F24 : Le prince Nayef, souvent décrit comme conservateur, peut-il remettre en question les réformes menées par le roi Abdallah, une fois sur le trône ?
K.S : Le nouveau prince héritier est franchement conservateur. Proche des milieux religieux opposés aux réformes, il appartient incontestablement à l’aile dure du royaume. Mais il ne faut pas tomber dans la caricature, car il peut aussi se montrer pragmatique. Notamment pour ne pas apparaître comme celui qui a mis un terme à la dynamique réformiste instaurée par le roi Abdallah. Il ne pourra pas facilement remettre en question ce qui a déjà été accompli. Néanmoins, il faut relativiser l’idée selon laquelle, il pourrait se sentir contraint d’approfondir cet élan réformiste du fait des soulèvements arabes.
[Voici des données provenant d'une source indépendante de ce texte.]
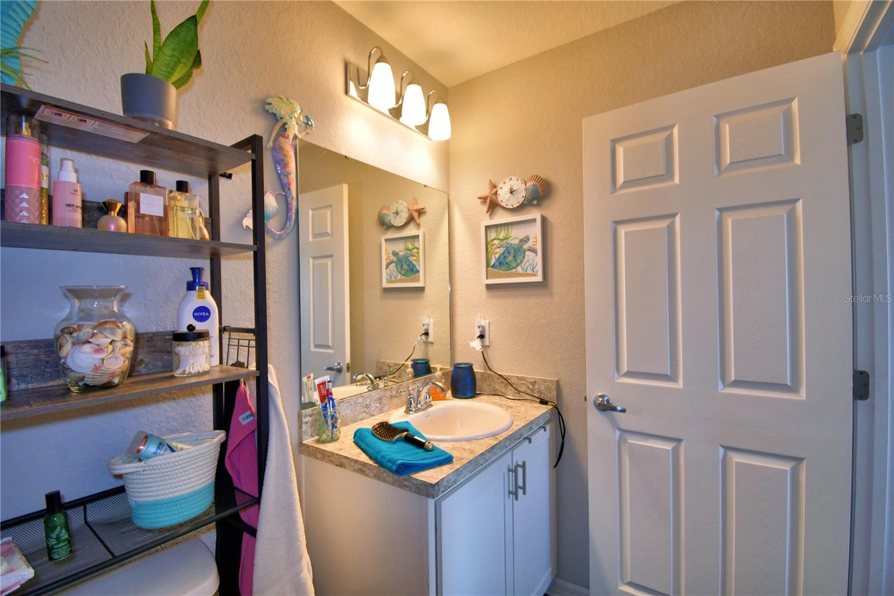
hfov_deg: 100.4
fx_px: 372
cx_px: 447
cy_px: 298
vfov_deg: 77.3
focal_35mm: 15
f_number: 4.5
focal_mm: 10
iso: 200
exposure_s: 1/50
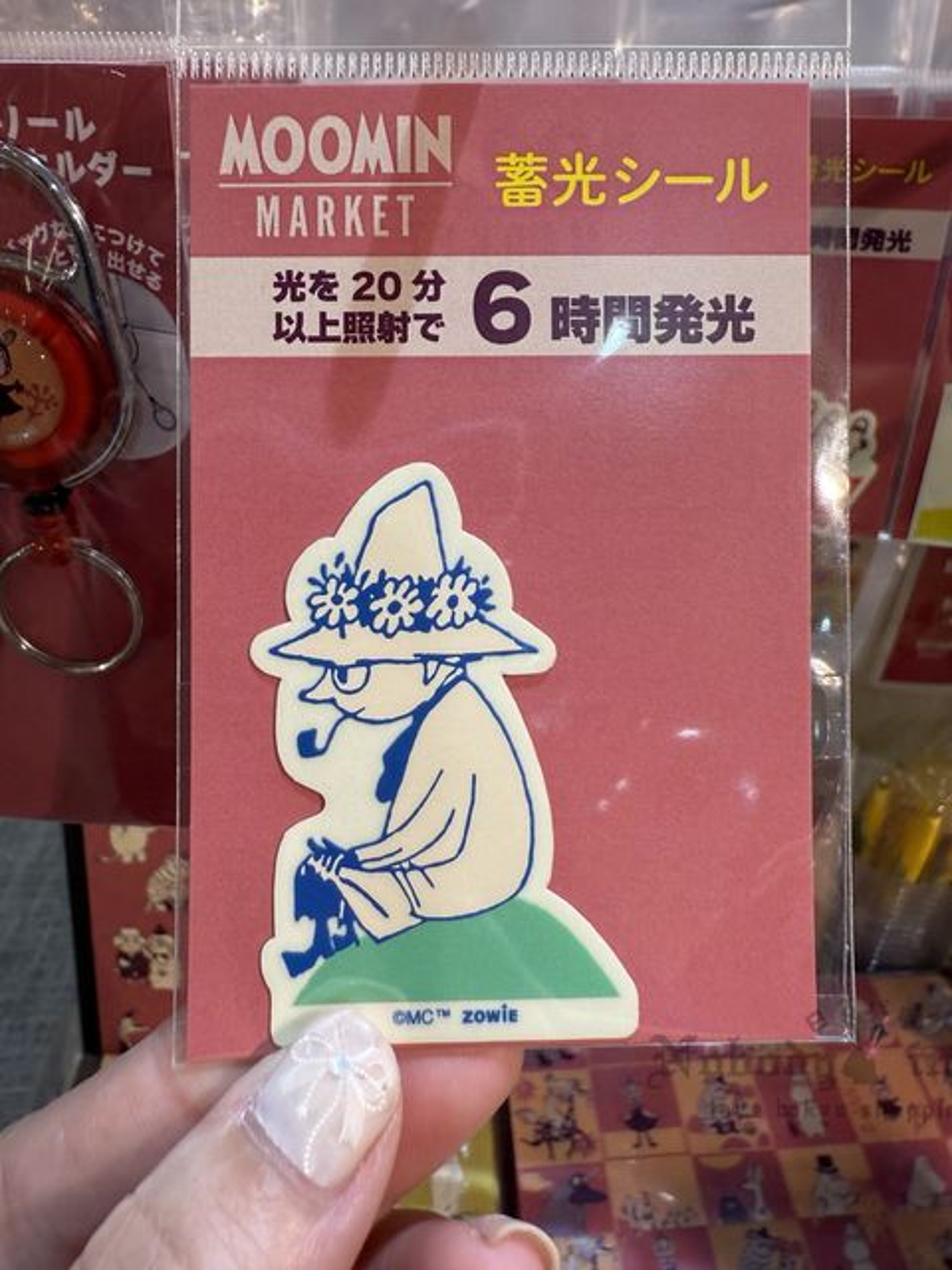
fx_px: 880
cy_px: 635
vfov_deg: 71.6
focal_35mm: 24
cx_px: 476
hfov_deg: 56.8
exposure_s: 1/99
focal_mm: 2.22
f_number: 2.2
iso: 100
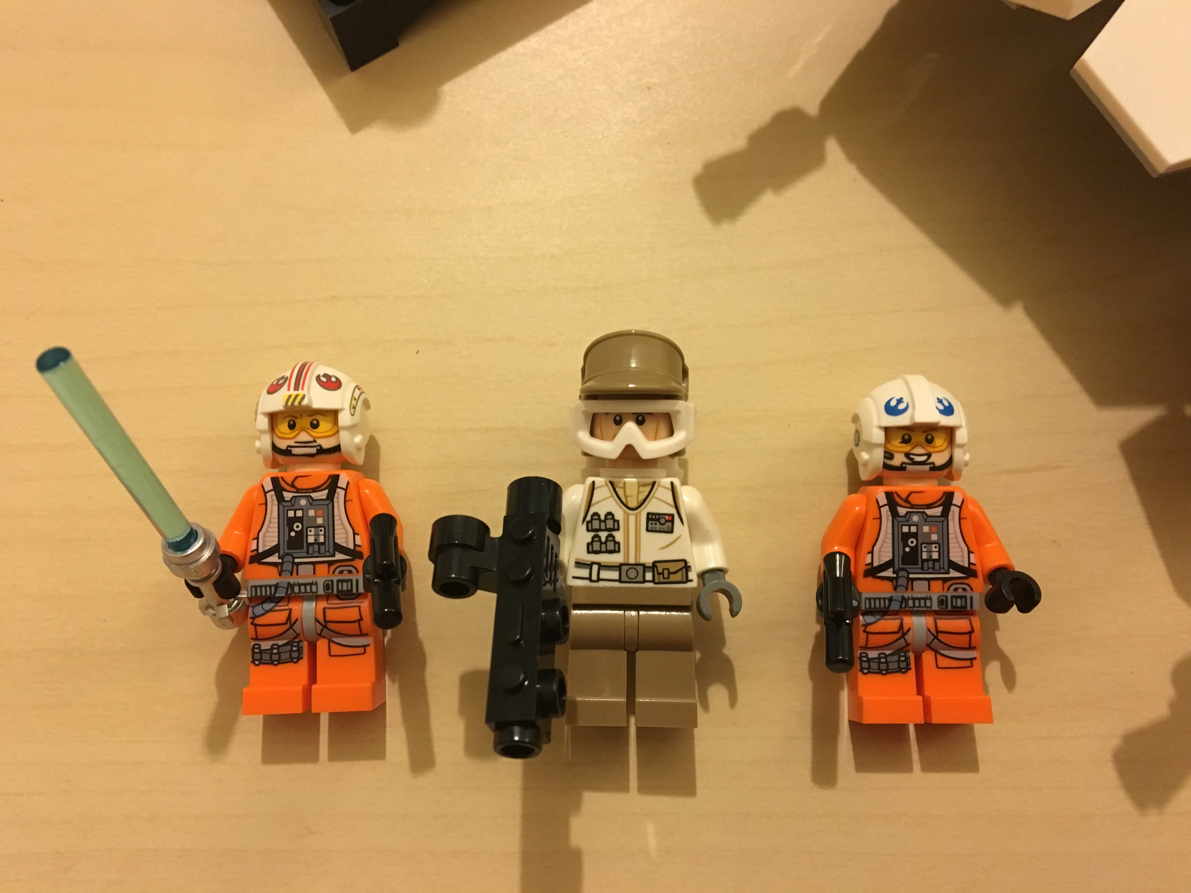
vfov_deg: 48.2
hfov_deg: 61.7
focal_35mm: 29
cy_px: 446
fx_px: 998
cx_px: 596
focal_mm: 4.15
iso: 200
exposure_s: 1/20
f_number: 2.2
F24 : Quelles conséquences peut avoir, sur le plan régional, une éventuelle accession au trône du prince Nayef ?
K.S : La politique étrangère est le talon d’Achille du roi Abdallah. C’est sous son règne que l’Arabie saoudite, pilier de l’islam sunnite, a perdu pied face à la montée en puissance de l’Iran chiite au Moyen-Orient. Que ce soit par exemple au Liban, où le Hezbollah -parrainé par le régime iranien- est omnipotent, ou en Irak où les chiites sont au pouvoir au détriment des sunnites désormais marginalisés, l’Iran a étendu son influence non sans afficher ses appétits nucléaires. Or justement, Nayef est un farouche adversaire des mollahs iraniens et de l’islam chiite. Il prône une politique plus offensive pour contrecarrer les ambitions de l’Iran, comme l’exige une large frange de responsables du royaume. Son demi-frère Abdallah est jugé plus modéré sur cette question. Son accession au trône pourrait intervenir au même moment qu’un éventuel retour des Républicains américains à la Maison Blanche en 2012. Un front américano-saoudien, composé de "faucons" de part et d’autre, pourrait alors relancer le scénario des frappes contre les installations nucléaires de l’Iran. Et par conséquent, tendre un peu plus les relations entre chiites et sunnites dans la région.